**THE TASK**
Your output should consist solely of the lines from the one with "List each element's" through the end of the records, reproduced exactly, both ends included.
------ INPUT RECORDS
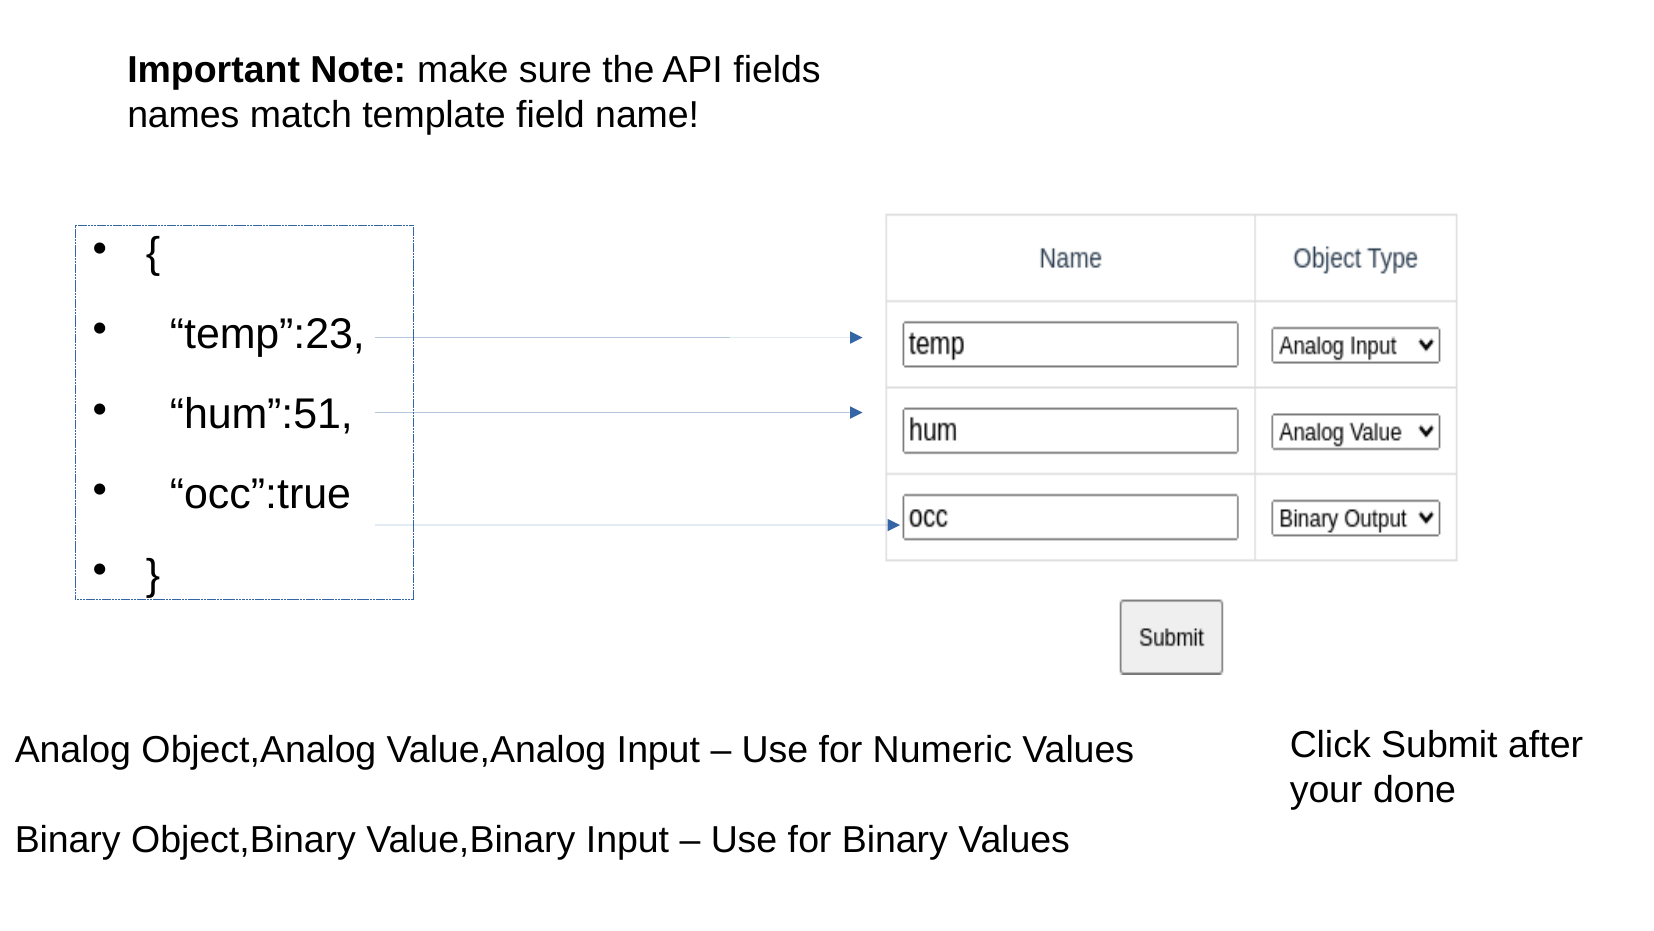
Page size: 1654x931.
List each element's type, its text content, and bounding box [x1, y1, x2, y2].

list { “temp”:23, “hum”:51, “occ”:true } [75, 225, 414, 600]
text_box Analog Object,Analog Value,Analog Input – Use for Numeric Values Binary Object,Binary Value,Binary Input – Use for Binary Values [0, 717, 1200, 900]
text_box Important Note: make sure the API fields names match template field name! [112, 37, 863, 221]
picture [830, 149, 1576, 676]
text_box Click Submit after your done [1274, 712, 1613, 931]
------------
**TASK ANSWER**
List each element's type, its text content, and bounding box [x1, y1, x2, y2].

list { “temp”:23, “hum”:51, “occ”:true } [75, 225, 414, 600]
text_box Analog Object,Analog Value,Analog Input – Use for Numeric Values Binary Object,Binary Value,Binary Input – Use for Binary Values [0, 717, 1200, 900]
text_box Important Note: make sure the API fields names match template field name! [112, 37, 863, 221]
picture [830, 149, 1576, 676]
text_box Click Submit after your done [1274, 712, 1613, 931]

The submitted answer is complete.